Klaus Meier: Es wird ja unmittelbar honoriert Je besser die Prognose ist, desto weniger Augleichsenergie muss ich an der Europäischen Strombörse EEX kaufen. Solche Kosten sind der Hauptkostenfaktor im Direkthandel von Windstrom. Aber der Erfolg für die Direktvermarktung hängt nicht allein von den Prognosen ab, man kann in betriebswirtschaftlicher Optimierung im Intradayhandel eine ganze Menge wieder gut machen. Ich glaube, dass es Direktvermarkter gibt, die in der Day-Ahead-Prognose viel schlechter sind, die im Intradayhandel aber sehr optimal agieren – und hier auch ihren Schwerpunkt haben. Wenn diese ihre Day-Ahead-Prognose noch einmal verbessern, bringt ihnen das ökonomisch wenig.

ERNEUERBARE ENERGIEN: Was bedeutet das dann für die Praxis der Prognosen?

Klaus Meier: Bei den Übertragungsnetzbetreibern ist es üblich, dass sie mehrere Unternehmen mit den Vorhersagen beauftragt haben, dass sie diese Prognosen mischen – und zwischen diesen Vorhersagen sind die Abweichungen hoch: Ich erinnere mich an Beispiele, wonach die Auftraggeber froh waren, wenn sie Prognosen mit fünf Prozent durchschnittlicher Abweichung hatten neben solchen mit eben 3,77 Prozent. Ein solcher Unterschied ist aber eine Welt.

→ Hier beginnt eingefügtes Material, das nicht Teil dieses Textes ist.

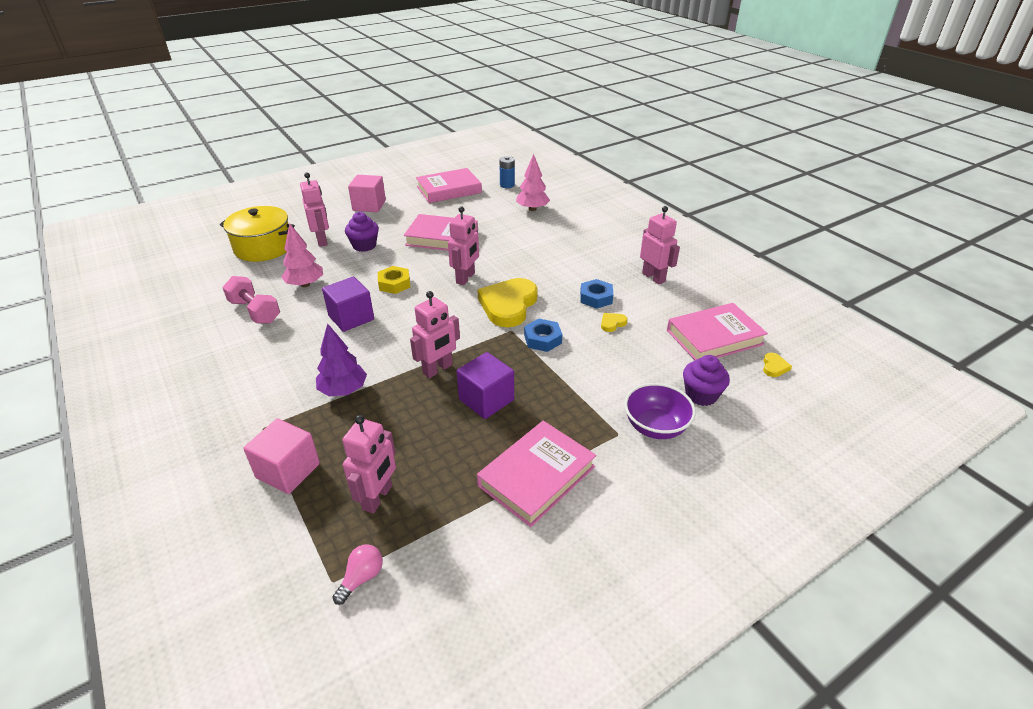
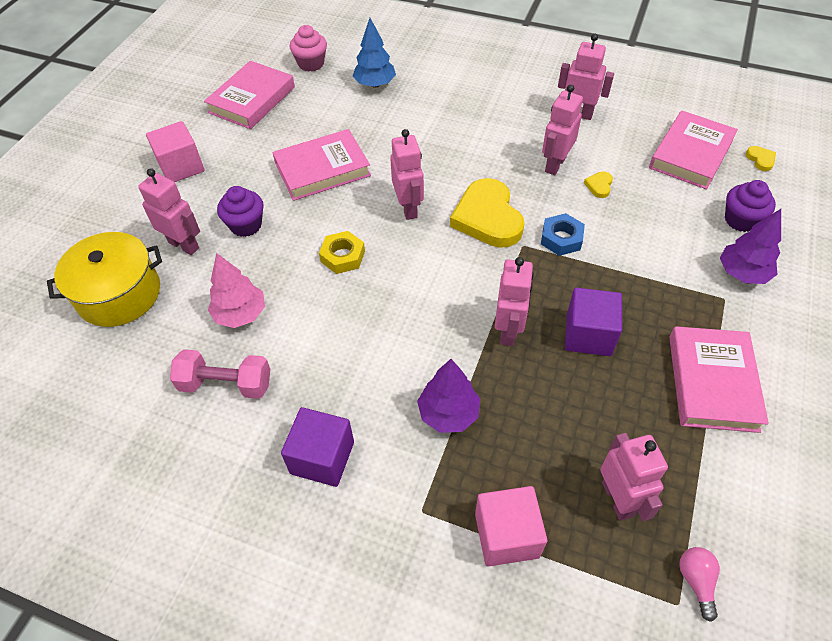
camera: 35 degrees left, 15 degrees up
purple cube [322,277,374,332] -> purple cube moved to [281,407,354,487]
blue battery [499,156,515,188] -> pink cupcake [290,25,327,72]
pink tree [516,154,550,211] -> blue tree [353,18,396,88]
blue nut [580,279,613,309] -> pink robot [542,84,583,175]
purple bowl [624,383,696,439] -> purple tree [720,209,781,284]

ERNEUERBARE ENERGIEN: Können Sie die Entwicklung hin zu besseren Prognosen mit einer abnehmenden Zukaufmenge von Regelenergie belegen?

Klaus Meier: Die Abweichungen haben sich vom ersten Halbjahr 2012 zum zweiten Halbjahr 2013 deutlich verbessert. Insbesondere der starke Zubau der Online-Messwertauslesung von Windparks hat sich positiv auf die Prognosegüte ausgewirkt und dadurch den Einsatz von Ausgleichsenergie um circa 30 Prozent reduziert.

ERNEUERBARE ENERGIEN: Ist es denn ein Problem für die Vorhersagbarkeit der Einspeisung, dass die neuen Anlagen mit weit über 100 Meter Nabenhöhe nachts mehr einspeisen als tagsüber?

Klaus Meier: Nein. Es ist ja auch so, dass sehr hohe Anlagen gleichmäßiger einspeisen. Bei ganz kleinen Anlagen aus der ersten Generation haben wir in der Tat eine höhere Tagesproduktion als Nachtproduktion. Ich kenne das vor allem aus den Abschaltgutachten: Während die alten Anlagen im nächtlichen Drittel der 24 Stunden, nämlich von 22 bis 6 Uhr am Morgen, nur 28 bis 29 Prozent ihrer Gesamtproduktion erzeugen, geht man bei den höchsten Anlagen von 33 Prozent aus. Das ist zwar absolut betrachtet kein Riesenunterschied. Bei hohen Anlagen weht der Wind aber stetiger. Das macht die Anlage in ihrer Prognostizierbarkeit etwas besser. Aber in der Vermarktung gibt es dann keinen relevanten Unterschied in der Prognosegenauigkeit abhängig von irgendeiner Tagesstunde.

Das Interview führte Tilman Weber. Wir dokumentieren hier die Langversion eines Gesprächs zu Windleistungsprognosen in unserem Dezemberheft.